§ Exercise 1:
Using the breeding-methods passage, answer the following:
(a) How long was each female left with a non-sibling male?
(b) How many eggs from each female were measured?
(c) How is the hatching spread defined?
§ Exercise 2:
Carry on the breeding-methods passage from the point where it stops.

The general procedure for all females across treatment groups was the following: females of both size groups were left with a non-sibling male for 24 h to ensure that they received enough sperm for fertilization. Afterwards, individual females were weighed and then transferred to plastic boxes (10 × 10 × 6.5 cm) containing a freshly killed mouse on top of moist peat that filled about two-thirds of the box. These boxes were checked after 4 h and at least every 12 h thereafter. Once the carcass had been interred, females were transferred to a dark environmental chamber at 20°C to simulate underground conditions. After about 48 h, and if required, after another 48 h, females and their carcasses were carefully transferred to new plastic containers under red light and returned to the dark. The old boxes were searched for eggs. I stored the eggs in Petri dishes lined with moist filter paper at 20°C and checked them every 6 h until the first larva was observed. At that time, I transferred the females again to retrieve any additional eggs. These eggs were also transferred to Petri dishes lined with moist filter paper. In accordance with other studies, clutch size was defined as the total number of eggs laid until a female's first larva hatched, because females cease ovipositing before their first larvae reach the carcass .
Prior to hatching, I measured the size of the eggs. To avoid variation in egg size due to differences in development time, I determined egg size as soon as the mandibles and claws of the embryo were visible within an egg. I randomly selected five eggs from each female and measured their length and width using a stereomicroscope equipped with an ocular micrometer. The eggs were then returned to their respective Petri dish. The measurements were used to calculate a prolate spheroid volume V for each egg using the equation V = (1/6)πw2L, where w is the width and L the length of the egg .
I checked the Petri dishes every 6 h until all larvae had hatched, each time noting the number of larvae that had hatched from each brood and measuring the weight of the newly hatched larvae. To characterize the hatching pattern, I determined the hatching spread which is simply the time elapsed between the hatching of the first and the last larva from a clutch laid by a given female . The quotient of hatching spread and clutch size gave me an estimate of egg-laying speed.
To examine the effects of maternal body size and food supply on prenatal resource allocation, I used linear mixed effects REML models in SPPS v. 20. I included body size (large or small) and food supply (low or high) as fixed factors, family from which the focal female originated as a random effect, and clutch size, mean egg size per brood, mean larval birth weight per brood, initiation of larval hatching, hatching spread and egg-laying speed as dependent variables. Females that laid unfertilized eggs or no eggs at all were not included in the analysis.

§ Stored data entries:
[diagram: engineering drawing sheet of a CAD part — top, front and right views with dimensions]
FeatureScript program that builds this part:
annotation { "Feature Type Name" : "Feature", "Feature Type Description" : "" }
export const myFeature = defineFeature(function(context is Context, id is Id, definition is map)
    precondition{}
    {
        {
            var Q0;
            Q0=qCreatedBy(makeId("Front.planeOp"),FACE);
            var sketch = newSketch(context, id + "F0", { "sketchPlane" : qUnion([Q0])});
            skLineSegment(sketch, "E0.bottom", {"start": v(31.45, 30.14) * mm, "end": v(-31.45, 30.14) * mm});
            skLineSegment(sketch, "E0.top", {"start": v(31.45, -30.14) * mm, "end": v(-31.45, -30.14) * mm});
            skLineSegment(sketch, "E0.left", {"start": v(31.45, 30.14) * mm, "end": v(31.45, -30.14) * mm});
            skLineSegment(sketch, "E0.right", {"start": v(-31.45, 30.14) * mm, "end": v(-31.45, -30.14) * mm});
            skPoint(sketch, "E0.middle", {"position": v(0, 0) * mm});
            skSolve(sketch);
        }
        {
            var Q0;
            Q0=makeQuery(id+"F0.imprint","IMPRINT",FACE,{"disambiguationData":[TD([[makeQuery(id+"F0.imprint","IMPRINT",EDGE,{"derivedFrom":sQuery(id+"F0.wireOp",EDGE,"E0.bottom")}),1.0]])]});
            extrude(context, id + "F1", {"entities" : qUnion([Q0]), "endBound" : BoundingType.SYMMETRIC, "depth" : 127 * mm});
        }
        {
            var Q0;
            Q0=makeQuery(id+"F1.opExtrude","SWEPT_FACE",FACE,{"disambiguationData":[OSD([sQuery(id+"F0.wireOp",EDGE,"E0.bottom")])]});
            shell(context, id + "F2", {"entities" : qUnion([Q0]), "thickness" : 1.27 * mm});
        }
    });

§ Exercise response 1:
(a) 24 h.
(b) Five eggs, selected at random.
(c) It is the time elapsed between the hatching of the first and the last larva from a clutch laid by a given female.

§ Exercise response 2:
(d) Postnatal maternal effects: effect of adult body size on offspring growth
This experiment was designed to examine the effect of size-related postnatal effects on offspring growth independent of size-associated prenatal effects. To that end, I standardized egg number and hatching pattern by providing the small and large females (each n = 18) from the low food supply treatment described above with 24 larvae to rear. This number was chosen as it corresponds to the average clutch size produced by small and large females on a 5-g carcass. To simulate hatching spread, the 24 larvae were not provided at once, but six larvae were added to each mother every 6 h, starting at the time the mother's first larva had hatched. The origin of larvae (originating from small or large females) was randomized by pooling all newly hatched larvae from small and large females in one Petri dish every 6 h, and then randomly distributing them among the females. This procedure ensured that each mother received larvae of mixed parentage with a similar average weight. Larval weight gain is highly dependent on the food availability, which in turn might depend on the pre-hatching quality of carcass conservation by the mother as well as on her personal food demand. Therefore, I carefully removed the female and the carcass for a short period of time and measured their weights before I added the first larvae. Broods were checked twice a day and when the carcass had been entirely consumed, the larvae were recovered from the peat and individually weighed. To assess the effect of maternal body size on offspring growth, I used mixed effects REML models, including body size (large or small) as the fixed factor, family as a random factor and the number and mean weight of larvae per brood at the end of the breeding phase as dependent variables. In addition, I analysed the effect of maternal body size on the weight loss of the carcass and the weight gain of the respective female from the time at which the carcass was made available to the time at which the first larvae hatched using a MANOVA. In four cases, there were insufficient larvae to provide to females, and in one case, the female killed the entire brood. These females were excluded from the analyses.
(e) Cross-fostering experiment to evaluate prenatal and postnatal size-related maternal contributions to offspring body size
To determine the relative contribution of hatching weight (prenatal maternal effect) and quality of postnatal maternal care (postnatal maternal effect) to final offspring weight, I cross-fostered offspring produced by small or large females with small or large carers of the same age.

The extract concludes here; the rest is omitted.